这些操作可得到对应如下的计算图,之后可利用损失函数的梯度来求模型参数(w1和b)
These operations generate a corresponding computational graph, which can then be used to compute gradients for the loss function to optimize model parameters (w1 and b).
A.4 反向传播与自动微分 Backpropagation and Automatic Differentiation
反向传播求偏导数的主要目的是得到计算梯度(即求出每个方向参数如权重 w 和偏置 b 对损失函数 L 的偏导数),有了梯度我们就可以用梯度来调整这些参数以减少损失(梯度下降法),最终达到最小化损失函数的目的,从而让模型的预测更加准确。
(梯度是一个向量,表示函数在某一点沿各个方向的偏导数或变化率,这个向量的方向相当于函数在该点增加最快的方向,模长表示变化率的大小)

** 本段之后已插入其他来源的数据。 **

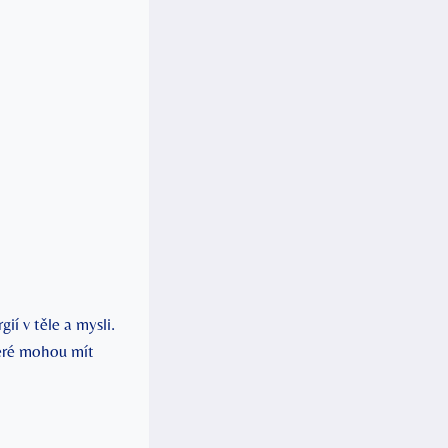
ií v těle a mysli.
teré mohou mít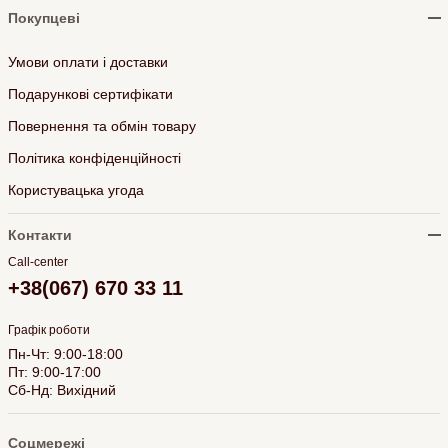
Покупцеві
Умови оплати і доставки
Подарункові сертифікати
Повернення та обмін товару
Політика конфіденційності
Користувацька угода
Контакти
Call-center
+38(067) 670 33 11
Графік роботи
Пн-Чт: 9:00-18:00
Пт: 9:00-17:00
Сб-Нд: Вихідний
Соцмережі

The main purpose of backpropagation in computing partial derivatives is to obtain gradients (i.e., the partial derivatives of the loss function L with respect to each parameter, such as weight w and bias b). With these gradients, we can adjust the parameters using gradient descent to reduce the loss, ultimately minimizing the loss function and improving the accuracy of the model's predictions.
(A gradient is a vector that represents the partial derivatives or rate of change of a function at a given point. The direction of this vector indicates the direction in which the function increases the fastest, while its magnitude represents the rate of change.)
我们在 PyTorch 中进行计算,当其终端节点之一的 requires_grad 属性设置为 True 时,PyTorch 会默认在内部构建计算图。这在我们需要计算梯度时非常有用。
When performing computations in PyTorch, if the requires_grad attribute of any terminal node is set to True, PyTorch will automatically construct a computational graph internally. This is particularly useful when we need to compute gradients.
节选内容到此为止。